Auch hier steht die Ermutigung im Vordergrund: Vom Puma lernt man, aus dem Schatten zu treten, vom Frosch, zu springen und vom Leguan, etwas abzustreifen.
Aber man kann auch spielerisch umgehen mit diesem Buch: Es lässt sich sogar rückwärts lesen. So verschwinden die Gedichte langsam, und die Tiere verwandeln sich zurück in ihre Ursprungsversion. Und am Ende findet sich eine Anleitung, wie man ein eigenes Kratzbild oder ein eigenes Gedicht entstehen lassen kann.
Den schwarzen Schleier wegkratzen
Dass das Buch ein Gesamtkunstwerk ist, ist auch seiner aufwendigen Gestaltung geschuldet, zum Beispiel in Bezug auf Farbkomposition und Papierqualität. Erstaunlich: Der Band ist nicht viel grösser als ein A4-Format, wirkt aber mächtiger. Schon das Cover ist magnetisch: Das scharf beobachtende Auge eines Pumas, dessen Körper sich im Dunkeln nur erahnen lässt, lässt einen nicht mehr los.

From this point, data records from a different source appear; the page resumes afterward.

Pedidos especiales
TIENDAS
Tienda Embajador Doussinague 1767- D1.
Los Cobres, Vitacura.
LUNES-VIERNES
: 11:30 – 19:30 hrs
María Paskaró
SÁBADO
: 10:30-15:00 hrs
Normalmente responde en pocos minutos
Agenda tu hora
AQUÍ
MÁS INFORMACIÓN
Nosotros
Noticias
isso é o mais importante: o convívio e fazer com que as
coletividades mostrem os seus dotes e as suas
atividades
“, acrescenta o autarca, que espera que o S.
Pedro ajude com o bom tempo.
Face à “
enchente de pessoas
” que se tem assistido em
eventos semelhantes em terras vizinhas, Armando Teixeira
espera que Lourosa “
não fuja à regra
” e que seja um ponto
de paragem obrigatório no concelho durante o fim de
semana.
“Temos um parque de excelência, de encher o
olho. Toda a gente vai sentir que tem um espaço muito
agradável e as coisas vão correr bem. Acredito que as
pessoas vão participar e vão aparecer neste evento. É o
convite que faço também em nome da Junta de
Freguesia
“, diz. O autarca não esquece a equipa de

Apropos Dunkelheit. Für Jurymitglied Adriano Montefusco steckt dahinter eine aktuelle Botschaft: «Wir leben heute in einer Zeit, in der das Dunkle sich immer wieder über unsere Alltagserfahrung schieben will. Und so, wie die Illustratorin die Bilder, die schwarz übermalt werden, immer wieder freikratzt, ist es wohl unsere Aufgabe, den schwarzen Schleier immer wieder wegzukratzen in unserem Leben und die Farbe ans Licht zu bringen.»
«Schlich ein Puma in den Tag» vereint vieles: zeitlose Kunst, ermutigende Literatur und praktische Anleitung. Der Schweizer Kinder- und Jugendbuchpreis ist mehr als verdient. Auch, weil das Werk Rüstzeug bietet, das man jedem Kind schenken möchte.